The task -> Repeat the listing exactly. The images do not belong in the copy.

Information supplied ->
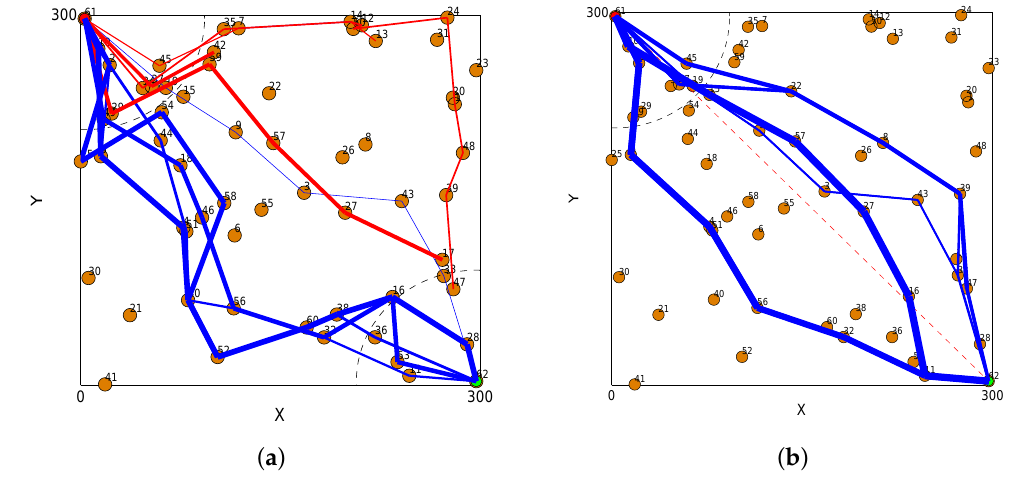
Figure 5. Accumulated routing path corresponding to ( a ) EHWA and ( b ) SAGREH after transmitting 15 packets.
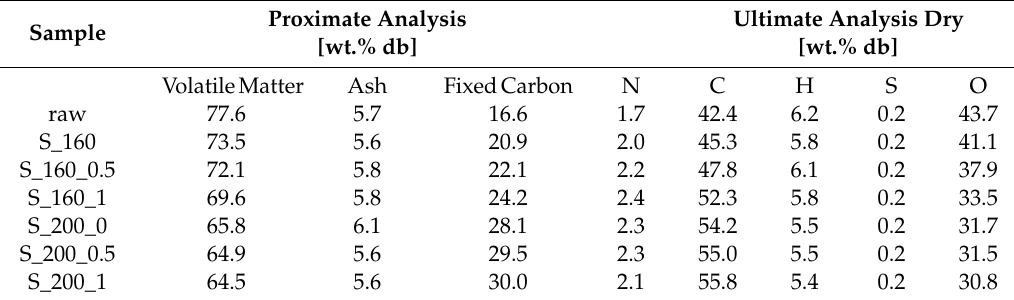
Table 2. Proximate and ultimate analysis of original biomass and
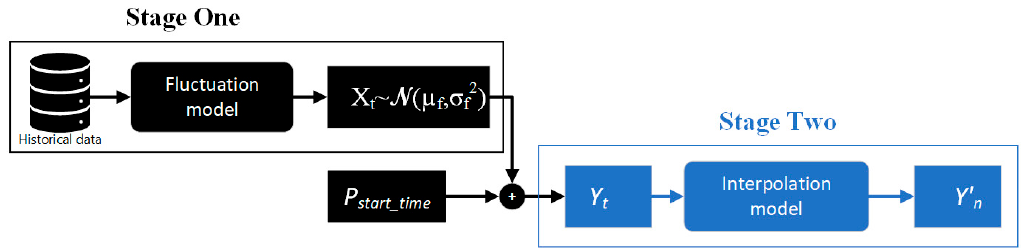
Figure 3. Predictive fluctuation model.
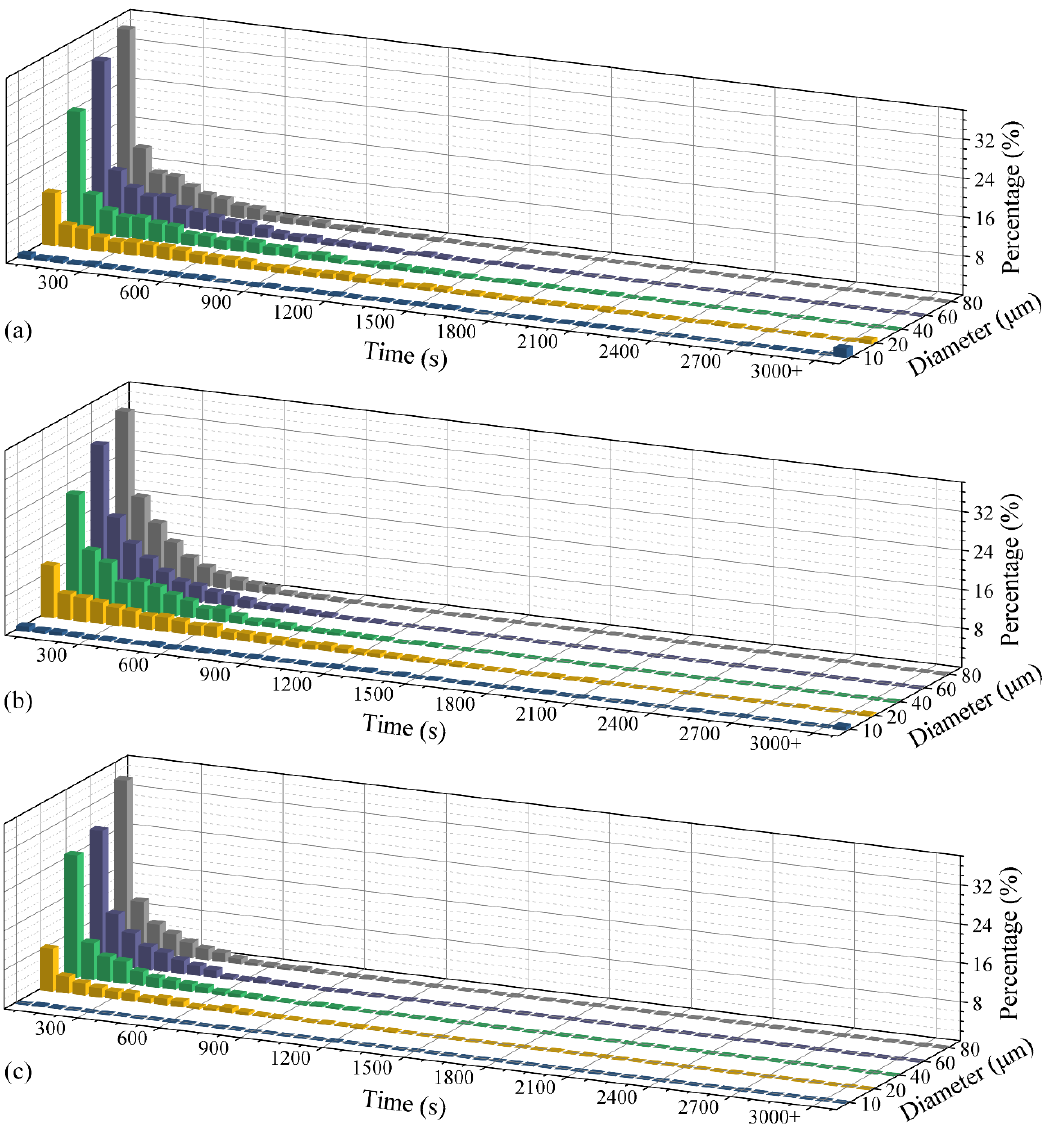
Figure 20. Removal efficiency of inclusions in distributing chamber. ( a ), ( b ) and ( c ) are the results of tundishes A, B and C, respectively.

Answer below ->
Figure 5. Accumulated routing path corresponding to ( a ) EHWA and ( b ) SAGREH after transmitting 15 packets.
Table 2. Proximate and ultimate analysis of original biomass and
Figure 3. Predictive fluctuation model.
Figure 20. Removal efficiency of inclusions in distributing chamber. ( a ), ( b ) and ( c ) are the results of tundishes A, B and C, respectively.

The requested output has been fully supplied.